# What to produce
Count the lines in the entries below that contain the string "keine", treating uppercase and lowercase as different. Reply with only that number.

# Data provided
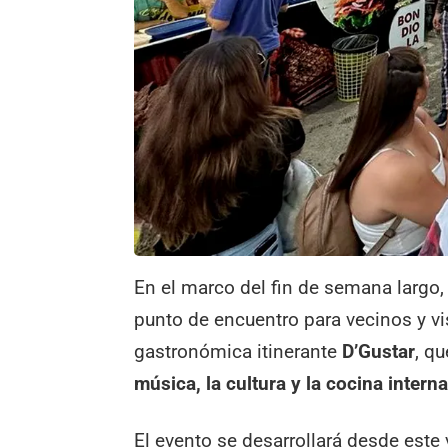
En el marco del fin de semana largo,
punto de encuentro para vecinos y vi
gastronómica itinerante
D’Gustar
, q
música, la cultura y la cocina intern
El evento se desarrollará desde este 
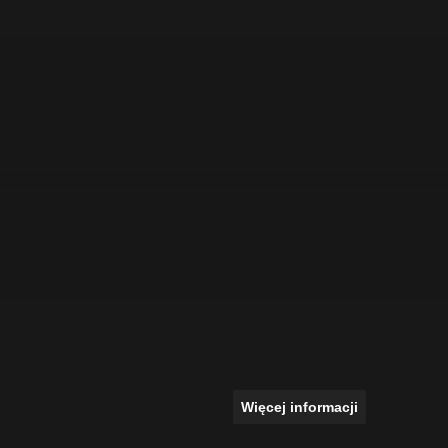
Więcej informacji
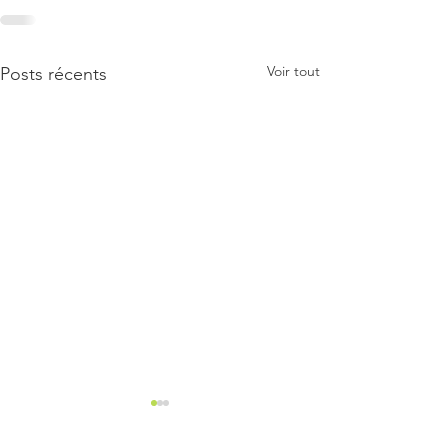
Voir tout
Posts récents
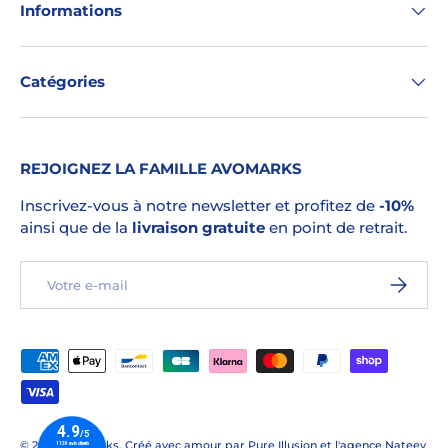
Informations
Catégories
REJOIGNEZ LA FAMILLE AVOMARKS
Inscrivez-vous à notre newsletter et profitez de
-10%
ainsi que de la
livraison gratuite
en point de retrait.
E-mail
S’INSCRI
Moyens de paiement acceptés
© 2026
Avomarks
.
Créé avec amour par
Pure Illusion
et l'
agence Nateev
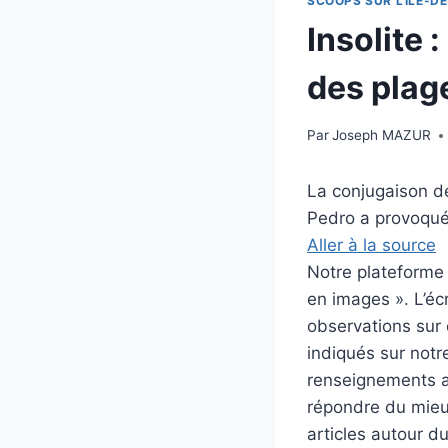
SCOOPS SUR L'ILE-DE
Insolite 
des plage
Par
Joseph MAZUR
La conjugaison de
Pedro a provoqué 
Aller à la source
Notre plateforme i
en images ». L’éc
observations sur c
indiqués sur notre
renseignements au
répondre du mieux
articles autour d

* * *

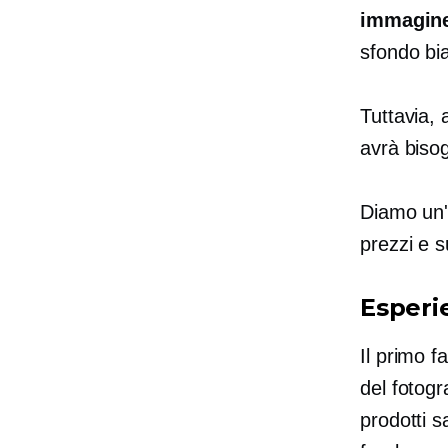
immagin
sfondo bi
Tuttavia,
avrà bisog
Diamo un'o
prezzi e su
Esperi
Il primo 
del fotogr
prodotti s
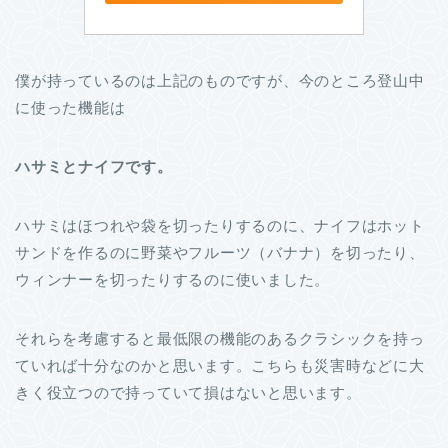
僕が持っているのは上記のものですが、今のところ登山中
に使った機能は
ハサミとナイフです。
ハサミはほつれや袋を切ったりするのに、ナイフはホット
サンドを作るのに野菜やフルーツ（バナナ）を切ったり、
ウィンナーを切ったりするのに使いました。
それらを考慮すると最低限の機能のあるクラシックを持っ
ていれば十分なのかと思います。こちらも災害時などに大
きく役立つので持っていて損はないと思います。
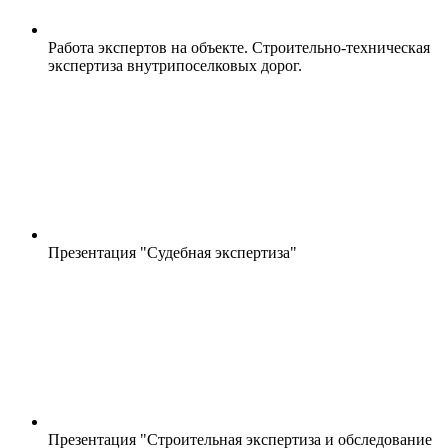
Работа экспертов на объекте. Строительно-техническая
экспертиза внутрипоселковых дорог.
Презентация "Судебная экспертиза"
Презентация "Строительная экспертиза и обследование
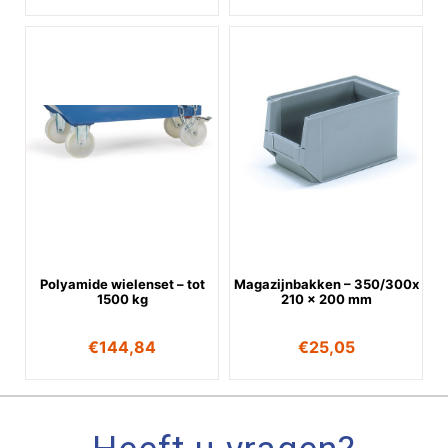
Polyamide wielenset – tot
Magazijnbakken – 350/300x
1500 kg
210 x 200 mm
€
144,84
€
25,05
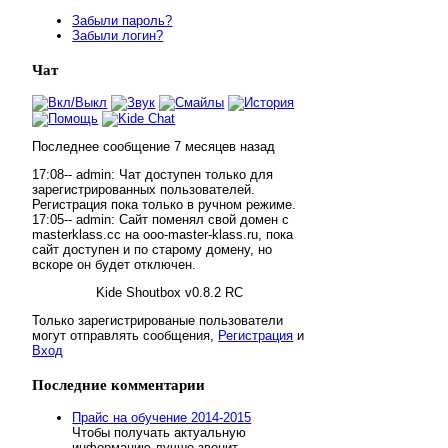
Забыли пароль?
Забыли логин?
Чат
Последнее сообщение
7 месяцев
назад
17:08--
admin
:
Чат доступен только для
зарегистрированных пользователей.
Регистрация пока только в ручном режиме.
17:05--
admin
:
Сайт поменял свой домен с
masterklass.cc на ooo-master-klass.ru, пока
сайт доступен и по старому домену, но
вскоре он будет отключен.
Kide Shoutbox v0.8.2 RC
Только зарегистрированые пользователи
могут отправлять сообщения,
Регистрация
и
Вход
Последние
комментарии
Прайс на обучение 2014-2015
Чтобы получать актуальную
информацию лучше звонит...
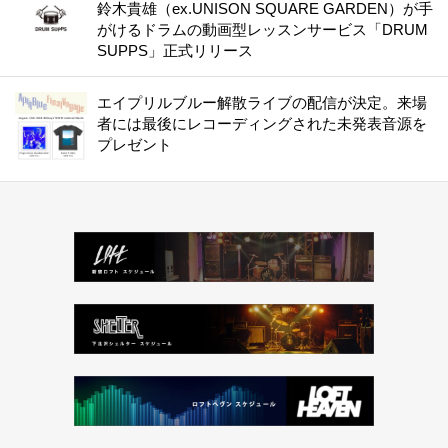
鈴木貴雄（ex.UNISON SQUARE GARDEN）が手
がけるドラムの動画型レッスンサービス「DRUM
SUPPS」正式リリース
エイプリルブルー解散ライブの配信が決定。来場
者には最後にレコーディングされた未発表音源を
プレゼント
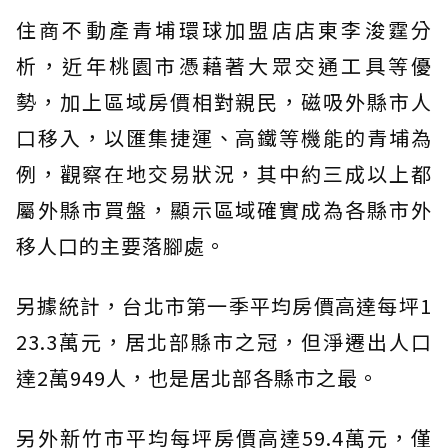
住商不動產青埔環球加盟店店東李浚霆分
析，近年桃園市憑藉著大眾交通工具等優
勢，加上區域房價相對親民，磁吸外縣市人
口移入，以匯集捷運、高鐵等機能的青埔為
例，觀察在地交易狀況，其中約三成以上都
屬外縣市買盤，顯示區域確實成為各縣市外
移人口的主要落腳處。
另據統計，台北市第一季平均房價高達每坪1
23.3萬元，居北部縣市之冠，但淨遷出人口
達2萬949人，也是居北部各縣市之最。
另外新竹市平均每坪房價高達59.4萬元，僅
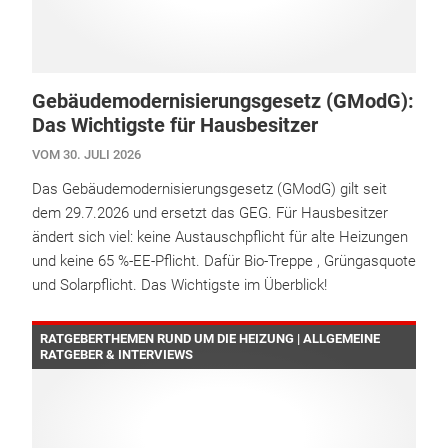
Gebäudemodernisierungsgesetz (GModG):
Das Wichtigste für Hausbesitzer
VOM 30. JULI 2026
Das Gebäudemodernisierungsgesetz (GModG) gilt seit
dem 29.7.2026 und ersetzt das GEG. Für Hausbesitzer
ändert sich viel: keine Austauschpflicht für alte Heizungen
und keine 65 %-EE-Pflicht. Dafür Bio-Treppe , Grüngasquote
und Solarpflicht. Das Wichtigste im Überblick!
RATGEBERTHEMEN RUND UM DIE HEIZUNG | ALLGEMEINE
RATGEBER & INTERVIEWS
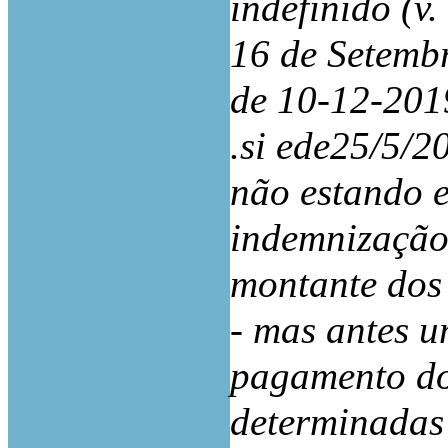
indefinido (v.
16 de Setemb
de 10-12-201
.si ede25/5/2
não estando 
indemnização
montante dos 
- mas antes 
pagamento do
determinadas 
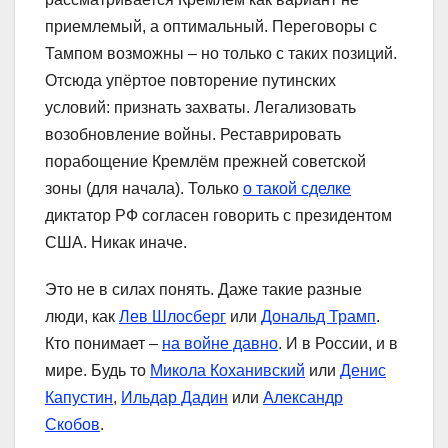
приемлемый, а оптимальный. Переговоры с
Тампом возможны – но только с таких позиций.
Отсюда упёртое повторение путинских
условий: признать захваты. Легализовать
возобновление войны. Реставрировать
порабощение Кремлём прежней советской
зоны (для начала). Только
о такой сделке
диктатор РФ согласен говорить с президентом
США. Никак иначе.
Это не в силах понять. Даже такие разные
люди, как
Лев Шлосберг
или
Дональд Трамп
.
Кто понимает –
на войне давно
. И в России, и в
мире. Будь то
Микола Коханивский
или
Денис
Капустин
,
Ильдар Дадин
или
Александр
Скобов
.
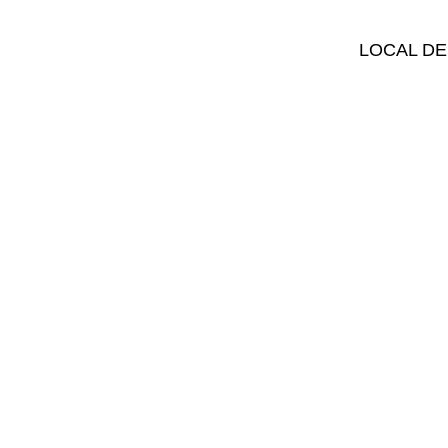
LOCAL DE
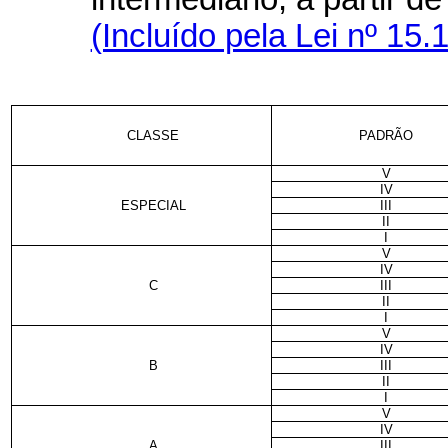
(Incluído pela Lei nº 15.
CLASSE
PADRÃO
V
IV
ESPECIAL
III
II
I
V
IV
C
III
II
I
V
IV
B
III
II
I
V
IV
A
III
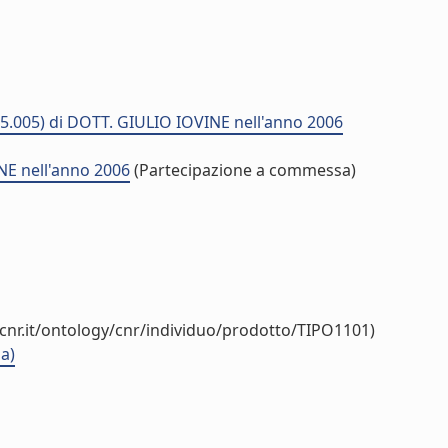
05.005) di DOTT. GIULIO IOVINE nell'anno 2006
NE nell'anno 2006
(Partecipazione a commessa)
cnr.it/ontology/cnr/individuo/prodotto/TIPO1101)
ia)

# Finished exercise
2